Copy the lines below word for word, starting at the beginning of the entries and stopping after the line that contains "n15 [height=0.5 label=red". Leave the pictures out of your copy.
━━━━━━
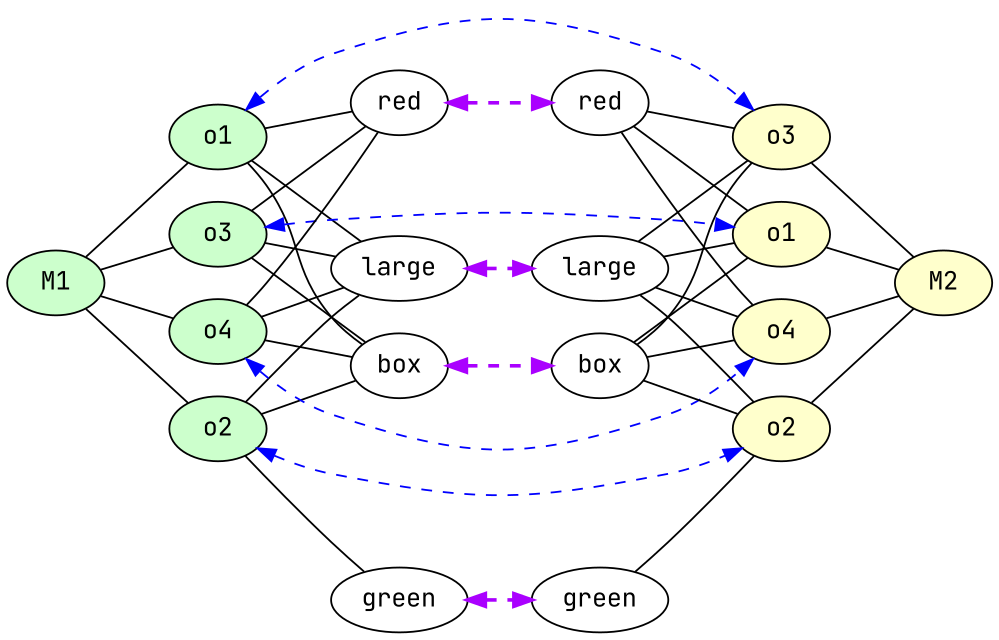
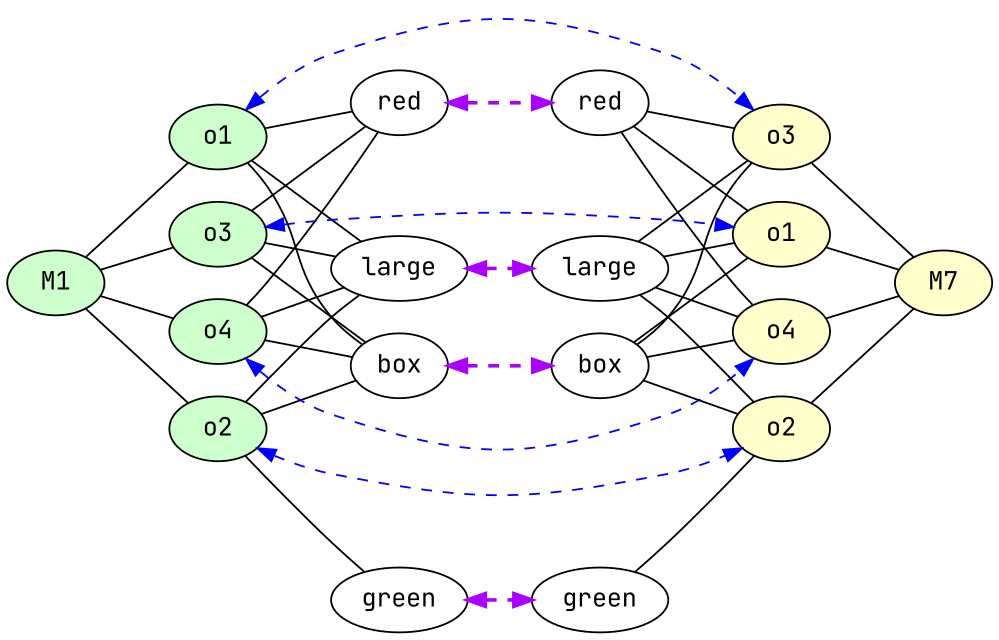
  strict digraph {
    rankdir=LR
    fontname="JetBrains Mono"
    node [fontname="JetBrains Mono" shape=oval style=filled]
    edge [constraint=true dir=none fontname="JetBrains Mono"]
    M1 [fillcolor="#CCFFCC" height=0.5 width=0.75]
    n2 [fillcolor="#CCFFCC" height=0.5 label=o1 width=0.75]
    n3 [fillcolor="#CCFFCC" height=0.5 label=o2 width=0.75]
    n4 [fillcolor="#CCFFCC" height=0.5 label=o3 width=0.75]
    n5 [fillcolor="#CCFFCC" height=0.5 label=o4 width=0.75]
    n6 [height=0.5 label=red width=0.75 style=""]
    n7 [height=0.5 label=box width=0.75 style=""]
    n8 [height=0.5 label=large width=0.86659 style=""]
    n9 [fillcolor="#FFFFCC" height=0.5 label=o3 width=0.75]
    n10 [fillcolor="#FFFFCC" height=0.5 label=o2 width=0.75]
    n11 [height=0.5 label=green width=0.93881 style=""]
    n12 [fillcolor="#FFFFCC" height=0.5 label=o1 width=0.75]
    n13 [fillcolor="#FFFFCC" height=0.5 label=o4 width=0.75]
-   M2 [fillcolor="#FFFFCC" height=0.5 width=0.75]
+   M2 [fillcolor="#FFFFCC" height=0.5 width=0.75 label=M7]
    n15 [height=0.5 label=red width=0.75 style=""]
    n16 [height=0.5 label=box width=0.75 style=""]
    n17 [height=0.5 label=large width=0.86659 style=""]
    n18 [height=0.5 label=green width=0.93881 style=""]
    M1 -> n2 [penwidth=1]
    M1 -> n3 [penwidth=1]
    M1 -> n4 [penwidth=1]
    M1 -> n5 [penwidth=1]
    n2 -> n6
    n2 -> n7
    n2 -> n8
    n2 -> n9 [color=blue dir=both penwidth=1 style=dashed]
    n3 -> n7
    n3 -> n8
    n3 -> n10 [color=blue dir=both penwidth=1 style=dashed]
    n3 -> n11
    n4 -> n6
    n4 -> n7
    n4 -> n8
    n4 -> n12 [color=blue dir=both penwidth=1 style=dashed]
    n5 -> n6
    n5 -> n7
    n5 -> n8
    n5 -> n13 [color=blue dir=both penwidth=1 style=dashed]
    n6 -> n15 [color="#AA00FF" dir=both penwidth=2 style=dashed]
    n7 -> n16 [color="#AA00FF" dir=both penwidth=2 style=dashed]
    n8 -> n17 [color="#AA00FF" dir=both penwidth=2 style=dashed]
    n9 -> M2 [penwidth=1]
    n10 -> M2 [penwidth=1]
    n11 -> n18 [color="#AA00FF" dir=both penwidth=2 style=dashed]
    n12 -> M2 [penwidth=1]
    n13 -> M2 [penwidth=1]
    n15 -> n9
    n15 -> n12
    n15 -> n13
    n16 -> n9
    n16 -> n10
    n16 -> n12
    n16 -> n13
    n17 -> n9
    n17 -> n10
    n17 -> n12
    n17 -> n13
    n18 -> n10
  }
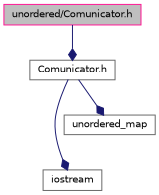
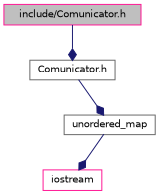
  digraph {
    node [color=deeppink fillcolor=white fontname=Helvetica fontsize=10 shape=record style=filled]
    edge [arrowhead=diamond color=midnightblue fontname=Helvetica fontsize=10 labelfontname=Helvetica labelfontsize=10 style=solid]
-   n1 [fillcolor=grey75 fontcolor=black height=0.2 label="unordered/Comunicator.h" width=0.4]
+   n1 [fillcolor=grey75 fontcolor=black height=0.2 label="include/Comunicator.h" width=0.4]
    n2 [color=gray40 height=0.2 label="Comunicator.h" width=0.4]
-   n3 [color=gray40 height=0.2 label=iostream width=0.4]
+   n3 [height=0.2 label=iostream width=0.4]
    n4 [color=gray40 height=0.2 label=unordered_map width=0.4]
    n1 -> n2
-   n2 -> n3
+   n4 -> n3
    n2 -> n4
  }
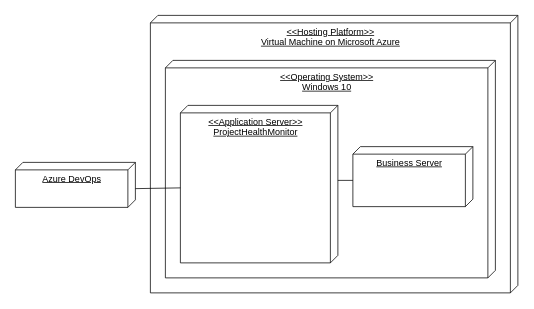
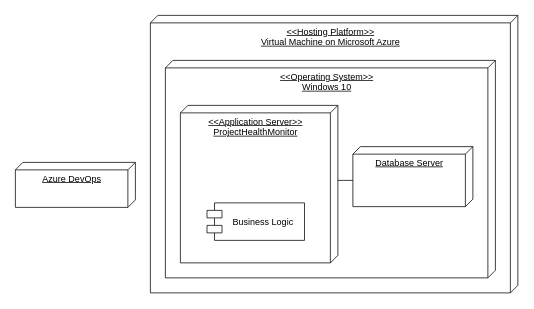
  <mxCell id="0" />
  <mxCell id="1" parent="0" />
  <mxCell id="2" value="&lt;span style=&quot;&quot;&gt;&amp;lt;&amp;lt;Hosting Platform&amp;gt;&amp;gt;&lt;/span&gt;&lt;br style=&quot;border-color: var(--border-color);&quot;&gt;&lt;div style=&quot;&quot;&gt;Virtual Machine on Microsoft Azure&lt;/div&gt;" style="verticalAlign=top;align=center;spacingTop=8;spacingLeft=2;spacingRight=12;shape=cube;size=10;direction=south;fontStyle=4;html=1;" vertex="1" parent="1"><mxGeometry x="200" y="20" width="490" height="370" as="geometry" /></mxCell>
  <mxCell id="3" value="&lt;span style=&quot;&quot;&gt;&amp;lt;&amp;lt;Operating System&amp;gt;&amp;gt;&lt;/span&gt;&lt;br style=&quot;border-color: var(--border-color);&quot;&gt;&lt;div style=&quot;&quot;&gt;&lt;span style=&quot;background-color: initial;&quot;&gt;Windows 10&lt;/span&gt;&lt;/div&gt;" style="verticalAlign=top;align=center;spacingTop=8;spacingLeft=2;spacingRight=12;shape=cube;size=10;direction=south;fontStyle=4;html=1;" vertex="1" parent="1"><mxGeometry x="220" y="80" width="440" height="290" as="geometry" /></mxCell>
  <mxCell id="4" value="&lt;span style=&quot;&quot;&gt;&amp;lt;&amp;lt;Application Server&amp;gt;&amp;gt;&lt;/span&gt;&lt;br style=&quot;border-color: var(--border-color);&quot;&gt;&lt;div style=&quot;&quot;&gt;&lt;span style=&quot;background-color: initial;&quot;&gt;ProjectHealthMonitor&lt;/span&gt;&lt;/div&gt;" style="verticalAlign=top;align=center;spacingTop=8;spacingLeft=2;spacingRight=12;shape=cube;size=10;direction=south;fontStyle=4;html=1;" vertex="1" parent="1"><mxGeometry x="240" y="140" width="210" height="210" as="geometry" /></mxCell>
- <mxCell id="6" value="Business Server" style="verticalAlign=top;align=center;spacingTop=8;spacingLeft=2;spacingRight=12;shape=cube;size=10;direction=south;fontStyle=4;html=1;" vertex="1" parent="1"><mxGeometry x="470" y="195" width="160" height="80" as="geometry" /></mxCell>
+ <mxCell id="5" value="Business Logic" style="shape=module;align=left;spacingLeft=20;align=center;verticalAlign=middle;" vertex="1" parent="1"><mxGeometry x="275.5" y="270" width="130" height="50" as="geometry" /></mxCell>
+ <mxCell id="6" value="Database Server" style="verticalAlign=top;align=center;spacingTop=8;spacingLeft=2;spacingRight=12;shape=cube;size=10;direction=south;fontStyle=4;html=1;" vertex="1" parent="1"><mxGeometry x="470" y="195" width="160" height="80" as="geometry" /></mxCell>
  <mxCell id="7" value="" style="endArrow=none;html=1;exitX=0;exitY=0;exitDx=100;exitDy=0;exitPerimeter=0;entryX=0;entryY=0;entryDx=45;entryDy=160;entryPerimeter=0;" edge="1" parent="1" source="4" target="6"><mxGeometry width="50" height="50" relative="1" as="geometry"><mxPoint x="498" y="250" as="sourcePoint" /><mxPoint x="548" y="200" as="targetPoint" /></mxGeometry></mxCell>
  <mxCell id="8" value="Azure DevOps" style="verticalAlign=top;align=center;spacingTop=8;spacingLeft=2;spacingRight=12;shape=cube;size=10;direction=south;fontStyle=4;html=1;" vertex="1" parent="1"><mxGeometry x="20" y="216" width="160" height="60" as="geometry" /></mxCell>
- <mxCell id="9" value="" style="endArrow=none;html=1;entryX=0;entryY=0;entryDx=110;entryDy=210;entryPerimeter=0;exitX=0;exitY=0;exitDx=35;exitDy=0;exitPerimeter=0;" edge="1" parent="1" source="8" target="4"><mxGeometry width="50" height="50" relative="1" as="geometry"><mxPoint x="80" y="180" as="sourcePoint" /><mxPoint x="130" y="130" as="targetPoint" /></mxGeometry></mxCell>
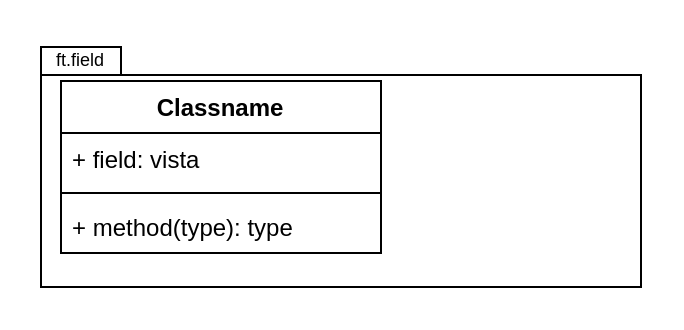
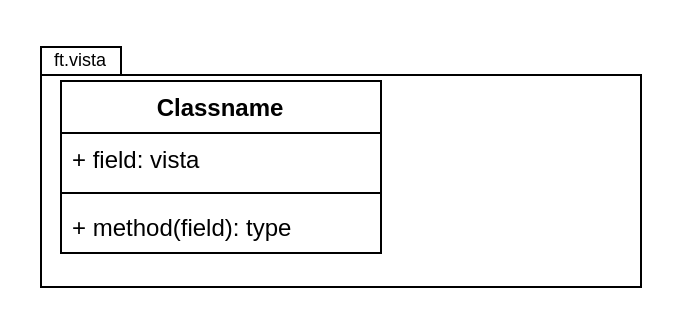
  <mxCell id="0" />
  <mxCell id="1" parent="0" />
  <mxCell id="2" value="" style="shape=folder;fontStyle=1;spacingTop=10;tabWidth=40;tabHeight=14;tabPosition=left;html=1;" vertex="1" parent="1"><mxGeometry x="20" y="23" width="300" height="120" as="geometry" /></mxCell>
  <mxCell id="3" value="Classname" style="swimlane;fontStyle=1;align=center;verticalAlign=top;childLayout=stackLayout;horizontal=1;startSize=26;horizontalStack=0;resizeParent=1;resizeParentMax=0;resizeLast=0;collapsible=1;marginBottom=0;" vertex="1" parent="1"><mxGeometry x="30" y="40" width="160" height="86" as="geometry" /></mxCell>
  <mxCell id="4" value="+ field: vista" style="text;strokeColor=none;fillColor=none;align=left;verticalAlign=top;spacingLeft=4;spacingRight=4;overflow=hidden;rotatable=0;points=[[0,0.5],[1,0.5]];portConstraint=eastwest;" vertex="1" parent="3"><mxGeometry y="26" width="160" height="26" as="geometry" /></mxCell>
  <mxCell id="5" value="" style="line;strokeWidth=1;fillColor=none;align=left;verticalAlign=middle;spacingTop=-1;spacingLeft=3;spacingRight=3;rotatable=0;labelPosition=right;points=[];portConstraint=eastwest;" vertex="1" parent="3"><mxGeometry y="52" width="160" height="8" as="geometry" /></mxCell>
- <mxCell id="6" value="+ method(type): type" style="text;strokeColor=none;fillColor=none;align=left;verticalAlign=top;spacingLeft=4;spacingRight=4;overflow=hidden;rotatable=0;points=[[0,0.5],[1,0.5]];portConstraint=eastwest;" vertex="1" parent="3"><mxGeometry y="60" width="160" height="26" as="geometry" /></mxCell>
- <mxCell id="7" value="ft.field&lt;br style=&quot;font-size: 9px;&quot;&gt;" style="text;html=1;strokeColor=none;fillColor=none;align=center;verticalAlign=middle;whiteSpace=wrap;rounded=0;fontSize=9;" vertex="1" parent="1"><mxGeometry x="20" y="20" width="40" height="20" as="geometry" /></mxCell>
+ <mxCell id="6" value="+ method(field): type" style="text;strokeColor=none;fillColor=none;align=left;verticalAlign=top;spacingLeft=4;spacingRight=4;overflow=hidden;rotatable=0;points=[[0,0.5],[1,0.5]];portConstraint=eastwest;" vertex="1" parent="3"><mxGeometry y="60" width="160" height="26" as="geometry" /></mxCell>
+ <mxCell id="7" value="ft.vista&lt;br style=&quot;font-size: 9px;&quot;&gt;" style="text;html=1;strokeColor=none;fillColor=none;align=center;verticalAlign=middle;whiteSpace=wrap;rounded=0;fontSize=9;" vertex="1" parent="1"><mxGeometry x="20" y="20" width="40" height="20" as="geometry" /></mxCell>
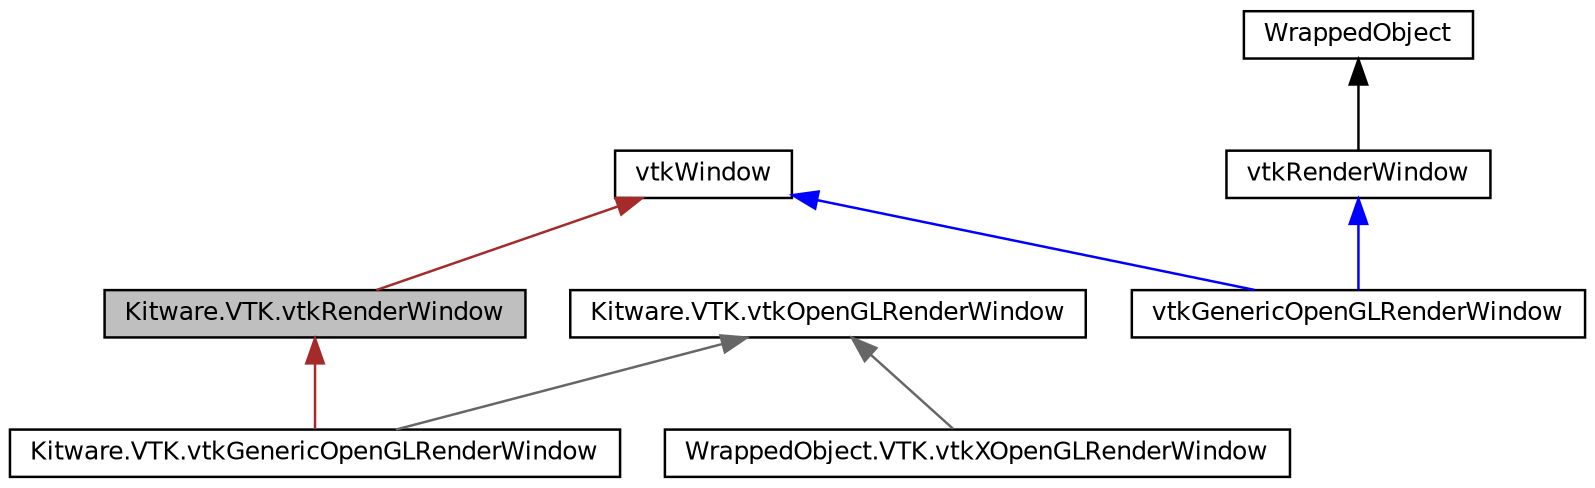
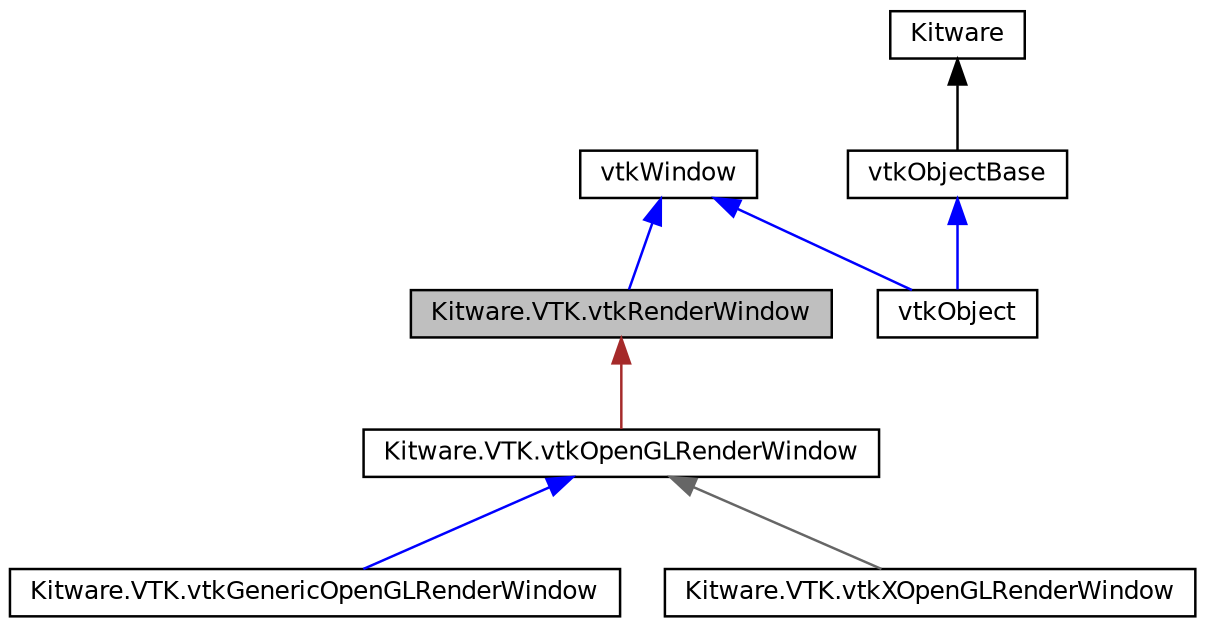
  digraph {
    fontname="DejaVu Sans"
    node [color=black fontname="DejaVu Sans" fontsize=10 shape=record]
    edge [color=brown dir=back fontname="DejaVu Sans" fontsize=10 labelfontname=FreeSans labelfontsize=10 style=solid]
    n1 [fillcolor=grey75 fontcolor=black height=0.2 label="Kitware.VTK.vtkRenderWindow" style=filled width=0.4]
    n2 [height=0.2 label="Kitware.VTK.vtkOpenGLRenderWindow" width=0.4]
    n3 [height=0.2 label="Kitware.VTK.vtkGenericOpenGLRenderWindow" width=0.4]
-   n4 [height=0.2 label="WrappedObject.VTK.vtkXOpenGLRenderWindow" width=0.4]
+   n4 [height=0.2 label="Kitware.VTK.vtkXOpenGLRenderWindow" width=0.4]
    n5 [height=0.2 label=vtkWindow width=0.4]
-   n6 [height=0.2 label=vtkGenericOpenGLRenderWindow width=0.4]
-   n7 [height=0.2 label=vtkRenderWindow width=0.4]
-   n8 [height=0.2 label=WrappedObject width=0.4]
-   n1 -> n3
-   n2 -> n3 [color=gray40]
+   n6 [height=0.2 label=vtkObject width=0.4]
+   n7 [height=0.2 label=vtkObjectBase width=0.4]
+   n8 [height=0.2 label=Kitware width=0.4]
+   n1 -> n2
+   n2 -> n3 [color=blue]
    n2 -> n4 [color=gray40]
-   n5 -> n1
+   n5 -> n1 [color=blue]
    n5 -> n6 [color=blue]
    n7 -> n6 [color=blue]
    n8 -> n7 [color=black]
  }
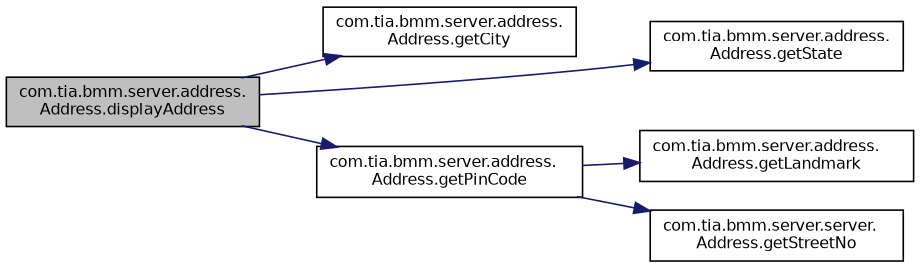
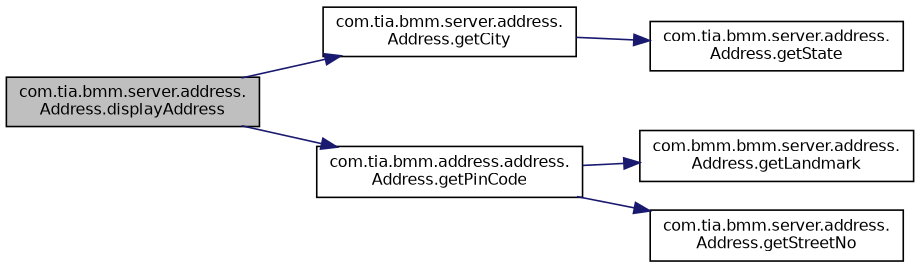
  digraph {
    rankdir=LR
    node [color=black fillcolor=white fontname=Helvetica fontsize=10 shape=record style=filled]
    edge [color=midnightblue fontname=Helvetica fontsize=10 labelfontname=Helvetica labelfontsize=10 style=solid]
    n1 [fillcolor=grey75 fontcolor=black height=0.2 label="com.tia.bmm.server.address.\lAddress.displayAddress" width=0.4]
    n2 [height=0.2 label="com.tia.bmm.server.address.\lAddress.getCity" width=0.4]
-   n3 [height=0.2 label="com.tia.bmm.server.address.\lAddress.getPinCode" width=0.4]
+   n3 [height=0.2 label="com.tia.bmm.address.address.\lAddress.getPinCode" width=0.4]
    n4 [height=0.2 label="com.tia.bmm.server.address.\lAddress.getState" width=0.4]
-   n5 [height=0.2 label="com.tia.bmm.server.address.\lAddress.getLandmark" width=0.4]
-   n6 [height=0.2 label="com.tia.bmm.server.server.\lAddress.getStreetNo" width=0.4]
+   n5 [height=0.2 label="com.bmm.bmm.server.address.\lAddress.getLandmark" width=0.4]
+   n6 [height=0.2 label="com.tia.bmm.server.address.\lAddress.getStreetNo" width=0.4]
    n1 -> n2
    n1 -> n3
-   n1 -> n4
+   n2 -> n4
    n3 -> n5
    n3 -> n6
  }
━━━━━━
#### Correct answer
  strict digraph {
    rankdir=LR
    fontname="JetBrains Mono"
    node [fontname="JetBrains Mono" shape=oval style=filled]
    edge [constraint=true dir=none fontname="JetBrains Mono"]
    M1 [fillcolor="#CCFFCC" height=0.5 width=0.75]
    n2 [fillcolor="#CCFFCC" height=0.5 label=o1 width=0.75]
    n3 [fillcolor="#CCFFCC" height=0.5 label=o2 width=0.75]
    n4 [fillcolor="#CCFFCC" height=0.5 label=o3 width=0.75]
    n5 [fillcolor="#CCFFCC" height=0.5 label=o4 width=0.75]
    n6 [height=0.5 label=red width=0.75 style=""]
    n7 [height=0.5 label=box width=0.75 style=""]
    n8 [height=0.5 label=large width=0.86659 style=""]
    n9 [fillcolor="#FFFFCC" height=0.5 label=o3 width=0.75]
    n10 [fillcolor="#FFFFCC" height=0.5 label=o2 width=0.75]
    n11 [height=0.5 label=green width=0.93881 style=""]
    n12 [fillcolor="#FFFFCC" height=0.5 label=o1 width=0.75]
    n13 [fillcolor="#FFFFCC" height=0.5 label=o4 width=0.75]
-   M2 [fillcolor="#FFFFCC" height=0.5 width=0.75]
+   M2 [fillcolor="#FFFFCC" height=0.5 width=0.75 label=M7]
    n15 [height=0.5 label=red width=0.75 style=""]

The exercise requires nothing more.